I'm sorry, but the title of this entry suggests that it's more interesting than it really is.
In a few short months, I will be a "well-educated" person with "higher learning". Not so well educated that I would know what I want to do with the rest of my life or even have a degree that would help me toward achieving that goal, but educated nonetheless.
So naively, I believed that with my education and mastery over the English language, and aided by extensive experience in dealing with automated voice systems, wrangling with phone companies, and being in on-hold limbo, that I would be well-equipped to deal with the United States government. It's not like I had done anything wrong or was making a difficult request. I had all the information they were going to ask me and a simple question: why hadn't my mother received her interview notice yet when the rest of us had?
It took ten minutes of navigating through the menu just to find the magical menu button that would lead to talking to a real-live person (they're precious commodities nowadays, everyone's looking for them in their phone calls). After another ten minutes of waiting (much better than the fifty minutes they subjected me to last time), I finally got a live one. A very nice lady that told me that she couldn't answer my questions, because she doesn't handle naturalizations.

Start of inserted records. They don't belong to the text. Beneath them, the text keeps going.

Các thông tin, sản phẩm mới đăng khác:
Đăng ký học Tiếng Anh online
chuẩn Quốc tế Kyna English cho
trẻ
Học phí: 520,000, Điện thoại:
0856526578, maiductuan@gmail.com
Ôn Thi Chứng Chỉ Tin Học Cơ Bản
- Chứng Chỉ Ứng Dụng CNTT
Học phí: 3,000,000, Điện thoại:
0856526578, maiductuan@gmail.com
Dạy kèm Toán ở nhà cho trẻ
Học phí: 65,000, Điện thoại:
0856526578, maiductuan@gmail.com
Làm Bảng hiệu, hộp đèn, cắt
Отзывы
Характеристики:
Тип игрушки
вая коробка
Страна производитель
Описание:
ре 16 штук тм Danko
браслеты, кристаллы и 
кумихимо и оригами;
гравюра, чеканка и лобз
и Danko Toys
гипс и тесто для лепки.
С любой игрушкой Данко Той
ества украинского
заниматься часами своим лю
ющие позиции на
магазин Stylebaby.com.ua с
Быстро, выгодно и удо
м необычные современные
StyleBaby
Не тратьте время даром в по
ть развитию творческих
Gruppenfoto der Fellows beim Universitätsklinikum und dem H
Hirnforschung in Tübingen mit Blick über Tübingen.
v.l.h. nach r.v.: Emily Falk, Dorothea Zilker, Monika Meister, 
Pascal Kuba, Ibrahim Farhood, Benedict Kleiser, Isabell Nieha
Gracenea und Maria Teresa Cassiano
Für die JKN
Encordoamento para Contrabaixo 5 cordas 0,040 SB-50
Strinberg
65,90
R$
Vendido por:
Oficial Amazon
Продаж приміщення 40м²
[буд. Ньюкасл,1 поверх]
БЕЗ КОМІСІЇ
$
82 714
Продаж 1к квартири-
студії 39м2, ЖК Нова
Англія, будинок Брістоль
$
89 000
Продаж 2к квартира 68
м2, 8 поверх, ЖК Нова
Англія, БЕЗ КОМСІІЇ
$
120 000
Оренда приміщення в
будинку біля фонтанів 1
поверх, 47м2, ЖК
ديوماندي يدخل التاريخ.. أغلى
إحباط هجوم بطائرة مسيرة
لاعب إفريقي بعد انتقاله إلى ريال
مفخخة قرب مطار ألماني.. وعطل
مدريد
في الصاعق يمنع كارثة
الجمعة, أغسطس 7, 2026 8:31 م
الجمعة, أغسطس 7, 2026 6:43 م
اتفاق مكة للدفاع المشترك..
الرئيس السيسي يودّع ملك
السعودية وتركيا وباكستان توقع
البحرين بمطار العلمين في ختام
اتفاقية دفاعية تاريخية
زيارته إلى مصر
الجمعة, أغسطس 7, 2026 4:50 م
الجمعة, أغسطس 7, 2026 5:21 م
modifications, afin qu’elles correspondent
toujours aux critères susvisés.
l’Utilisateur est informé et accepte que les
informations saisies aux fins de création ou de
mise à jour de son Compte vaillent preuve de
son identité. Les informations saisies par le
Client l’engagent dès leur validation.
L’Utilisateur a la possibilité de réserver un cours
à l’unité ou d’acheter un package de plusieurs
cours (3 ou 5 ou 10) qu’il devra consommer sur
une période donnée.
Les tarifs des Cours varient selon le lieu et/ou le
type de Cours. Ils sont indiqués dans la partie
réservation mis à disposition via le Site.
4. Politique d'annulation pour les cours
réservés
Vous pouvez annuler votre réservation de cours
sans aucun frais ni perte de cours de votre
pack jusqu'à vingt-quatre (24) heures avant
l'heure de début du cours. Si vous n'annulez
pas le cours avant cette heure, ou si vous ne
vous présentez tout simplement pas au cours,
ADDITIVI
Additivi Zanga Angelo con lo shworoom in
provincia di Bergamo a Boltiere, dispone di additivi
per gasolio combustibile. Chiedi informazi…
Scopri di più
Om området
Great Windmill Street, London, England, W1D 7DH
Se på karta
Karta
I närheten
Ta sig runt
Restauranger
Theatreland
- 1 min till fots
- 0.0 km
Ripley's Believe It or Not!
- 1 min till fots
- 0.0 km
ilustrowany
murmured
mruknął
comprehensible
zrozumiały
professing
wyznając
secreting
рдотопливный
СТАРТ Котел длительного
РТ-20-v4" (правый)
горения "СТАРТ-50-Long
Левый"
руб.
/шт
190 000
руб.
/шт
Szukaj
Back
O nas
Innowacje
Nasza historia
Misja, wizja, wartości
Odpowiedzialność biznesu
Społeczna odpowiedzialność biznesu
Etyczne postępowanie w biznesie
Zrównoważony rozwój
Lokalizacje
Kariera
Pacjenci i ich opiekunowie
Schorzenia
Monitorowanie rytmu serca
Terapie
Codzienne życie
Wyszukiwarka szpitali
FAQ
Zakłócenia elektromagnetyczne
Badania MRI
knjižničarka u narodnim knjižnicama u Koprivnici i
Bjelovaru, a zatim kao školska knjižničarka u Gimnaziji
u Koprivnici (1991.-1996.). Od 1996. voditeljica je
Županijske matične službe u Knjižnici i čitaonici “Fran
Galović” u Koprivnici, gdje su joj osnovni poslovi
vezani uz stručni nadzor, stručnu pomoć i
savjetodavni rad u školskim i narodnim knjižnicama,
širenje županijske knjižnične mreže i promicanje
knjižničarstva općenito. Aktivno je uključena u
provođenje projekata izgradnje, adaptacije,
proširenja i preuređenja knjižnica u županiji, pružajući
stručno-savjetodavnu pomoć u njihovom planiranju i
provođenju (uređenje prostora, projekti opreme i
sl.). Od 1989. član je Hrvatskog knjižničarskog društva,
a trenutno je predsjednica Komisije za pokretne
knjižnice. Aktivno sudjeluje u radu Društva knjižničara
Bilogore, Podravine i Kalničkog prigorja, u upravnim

"But I followed the menu that said-"
"I know."
"Then why can't you-"
"I'm sorry, but I don't handle this."
"Could you transfer me to someone that can?"
"No."
What she could do, however, was to send me back to the main maze of a menu and tell me exactly what to press- 2 (wait for the menu), 2 (wait for the menu), 6,- now do NOT enter your case number- 2 (wait for the menu), then finally, 4.
Of course! Do not enter my case number when they ask for it. It makes perfect sense that following the directions led me to be transferred to the wrong line. And yet, even after these 'explicit' directions, I still struggled with the phone menu, listening to the same options over and over again and hitting all the wrong keys. It took another five minutes for me to be put on hold again.
At long last- a polite, kind, and most wonderful of all, a live voice. Who told me that I couldn't get an answer until it's been more than 180 days (we're only at 113) since the documents have been filed. So even though Brother and I have gotten our notices already, Mother has to wait for another two and a half months before she can start figuring out if it got lost in the mail or if there's anything wrong with her case. I can't even imagine what the experience would have been had I not been able to understand English as well, did not have 45-minutes to devote to being on the phone, or had a genuine crisis that needed to be addressed.
BSketch: Would you say the process is frustrating? Humiliating? Eye-opening?
Moi: It's all those things.
The state of our Union is strong. God bless America.